- [DESCRIÇÃO DO EXERCÍCIO]
Transcreva todas as linhas dos registros sem qualquer alteração.

[Dados de texto extraídos da página]
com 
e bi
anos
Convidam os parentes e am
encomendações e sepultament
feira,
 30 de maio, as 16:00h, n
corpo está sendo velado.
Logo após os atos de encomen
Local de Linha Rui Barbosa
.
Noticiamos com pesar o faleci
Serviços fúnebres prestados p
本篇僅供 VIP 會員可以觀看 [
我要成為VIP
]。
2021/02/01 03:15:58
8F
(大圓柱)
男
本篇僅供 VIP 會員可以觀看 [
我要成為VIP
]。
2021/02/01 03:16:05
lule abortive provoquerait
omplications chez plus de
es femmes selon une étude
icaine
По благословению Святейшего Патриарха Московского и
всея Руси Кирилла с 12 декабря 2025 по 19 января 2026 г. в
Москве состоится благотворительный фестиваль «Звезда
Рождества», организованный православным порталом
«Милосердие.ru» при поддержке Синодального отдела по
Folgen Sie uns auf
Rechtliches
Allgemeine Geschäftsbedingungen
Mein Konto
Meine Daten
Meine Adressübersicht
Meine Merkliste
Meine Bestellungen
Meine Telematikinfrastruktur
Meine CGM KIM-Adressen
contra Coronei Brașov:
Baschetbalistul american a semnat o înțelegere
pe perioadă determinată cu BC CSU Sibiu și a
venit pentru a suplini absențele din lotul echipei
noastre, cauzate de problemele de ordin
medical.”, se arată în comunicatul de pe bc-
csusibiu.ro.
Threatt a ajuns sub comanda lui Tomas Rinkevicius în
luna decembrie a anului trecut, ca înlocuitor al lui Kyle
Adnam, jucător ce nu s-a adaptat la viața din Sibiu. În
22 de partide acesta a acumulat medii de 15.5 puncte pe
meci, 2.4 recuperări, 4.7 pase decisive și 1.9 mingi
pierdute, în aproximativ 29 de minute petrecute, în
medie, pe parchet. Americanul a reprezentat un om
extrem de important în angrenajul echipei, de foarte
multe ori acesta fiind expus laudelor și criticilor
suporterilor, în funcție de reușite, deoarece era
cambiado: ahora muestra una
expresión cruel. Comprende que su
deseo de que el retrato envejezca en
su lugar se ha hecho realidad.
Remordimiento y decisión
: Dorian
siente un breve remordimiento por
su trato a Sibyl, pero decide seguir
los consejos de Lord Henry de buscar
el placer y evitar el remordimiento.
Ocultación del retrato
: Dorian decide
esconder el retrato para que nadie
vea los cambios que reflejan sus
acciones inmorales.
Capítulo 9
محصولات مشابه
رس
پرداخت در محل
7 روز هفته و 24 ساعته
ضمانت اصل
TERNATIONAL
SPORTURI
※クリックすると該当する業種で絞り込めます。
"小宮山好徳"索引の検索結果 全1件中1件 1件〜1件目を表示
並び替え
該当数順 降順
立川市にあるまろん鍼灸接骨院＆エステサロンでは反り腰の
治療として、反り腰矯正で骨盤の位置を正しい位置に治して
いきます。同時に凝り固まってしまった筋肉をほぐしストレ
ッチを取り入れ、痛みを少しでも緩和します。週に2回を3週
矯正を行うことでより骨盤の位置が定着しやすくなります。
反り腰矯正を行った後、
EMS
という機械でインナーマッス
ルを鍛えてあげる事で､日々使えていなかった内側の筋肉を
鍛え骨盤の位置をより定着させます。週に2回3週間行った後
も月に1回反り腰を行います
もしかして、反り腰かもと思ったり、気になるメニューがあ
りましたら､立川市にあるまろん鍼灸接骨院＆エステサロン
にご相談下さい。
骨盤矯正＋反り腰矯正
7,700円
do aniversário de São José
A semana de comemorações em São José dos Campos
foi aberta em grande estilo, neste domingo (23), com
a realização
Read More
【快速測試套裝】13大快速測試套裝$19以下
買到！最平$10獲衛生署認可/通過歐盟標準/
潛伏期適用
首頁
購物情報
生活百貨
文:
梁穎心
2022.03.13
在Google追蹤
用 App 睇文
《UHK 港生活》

- [RESPOSTA]
com 
e bi
anos
Convidam os parentes e am
encomendações e sepultament
feira,
 30 de maio, as 16:00h, n
corpo está sendo velado.
Logo após os atos de encomen
Local de Linha Rui Barbosa
.
Noticiamos com pesar o faleci
Serviços fúnebres prestados p
本篇僅供 VIP 會員可以觀看 [
我要成為VIP
]。
2021/02/01 03:15:58
8F
(大圓柱)
男
本篇僅供 VIP 會員可以觀看 [
我要成為VIP
]。
2021/02/01 03:16:05
lule abortive provoquerait
omplications chez plus de
es femmes selon une étude
icaine
По благословению Святейшего Патриарха Московского и
всея Руси Кирилла с 12 декабря 2025 по 19 января 2026 г. в
Москве состоится благотворительный фестиваль «Звезда
Рождества», организованный православным порталом
«Милосердие.ru» при поддержке Синодального отдела по
Folgen Sie uns auf
Rechtliches
Allgemeine Geschäftsbedingungen
Mein Konto
Meine Daten
Meine Adressübersicht
Meine Merkliste
Meine Bestellungen
Meine Telematikinfrastruktur
Meine CGM KIM-Adressen
contra Coronei Brașov:
Baschetbalistul american a semnat o înțelegere
pe perioadă determinată cu BC CSU Sibiu și a
venit pentru a suplini absențele din lotul echipei
noastre, cauzate de problemele de ordin
medical.”, se arată în comunicatul de pe bc-
csusibiu.ro.
Threatt a ajuns sub comanda lui Tomas Rinkevicius în
luna decembrie a anului trecut, ca înlocuitor al lui Kyle
Adnam, jucător ce nu s-a adaptat la viața din Sibiu. În
22 de partide acesta a acumulat medii de 15.5 puncte pe
meci, 2.4 recuperări, 4.7 pase decisive și 1.9 mingi
pierdute, în aproximativ 29 de minute petrecute, în
medie, pe parchet. Americanul a reprezentat un om
extrem de important în angrenajul echipei, de foarte
multe ori acesta fiind expus laudelor și criticilor
suporterilor, în funcție de reușite, deoarece era
cambiado: ahora muestra una
expresión cruel. Comprende que su
deseo de que el retrato envejezca en
su lugar se ha hecho realidad.
Remordimiento y decisión
: Dorian
siente un breve remordimiento por
su trato a Sibyl, pero decide seguir
los consejos de Lord Henry de buscar
el placer y evitar el remordimiento.
Ocultación del retrato
: Dorian decide
esconder el retrato para que nadie
vea los cambios que reflejan sus
acciones inmorales.
Capítulo 9
محصولات مشابه
رس
پرداخت در محل
7 روز هفته و 24 ساعته
ضمانت اصل
TERNATIONAL
SPORTURI
※クリックすると該当する業種で絞り込めます。
"小宮山好徳"索引の検索結果 全1件中1件 1件〜1件目を表示
並び替え
該当数順 降順
立川市にあるまろん鍼灸接骨院＆エステサロンでは反り腰の
治療として、反り腰矯正で骨盤の位置を正しい位置に治して
いきます。同時に凝り固まってしまった筋肉をほぐしストレ
ッチを取り入れ、痛みを少しでも緩和します。週に2回を3週
矯正を行うことでより骨盤の位置が定着しやすくなります。
反り腰矯正を行った後、
EMS
という機械でインナーマッス
ルを鍛えてあげる事で､日々使えていなかった内側の筋肉を
鍛え骨盤の位置をより定着させます。週に2回3週間行った後
も月に1回反り腰を行います
もしかして、反り腰かもと思ったり、気になるメニューがあ
りましたら､立川市にあるまろん鍼灸接骨院＆エステサロン
にご相談下さい。
骨盤矯正＋反り腰矯正
7,700円
do aniversário de São José
A semana de comemorações em São José dos Campos
foi aberta em grande estilo, neste domingo (23), com
a realização
Read More
【快速測試套裝】13大快速測試套裝$19以下
買到！最平$10獲衛生署認可/通過歐盟標準/
潛伏期適用
首頁
購物情報
生活百貨
文:
梁穎心
2022.03.13
在Google追蹤
用 App 睇文
《UHK 港生活》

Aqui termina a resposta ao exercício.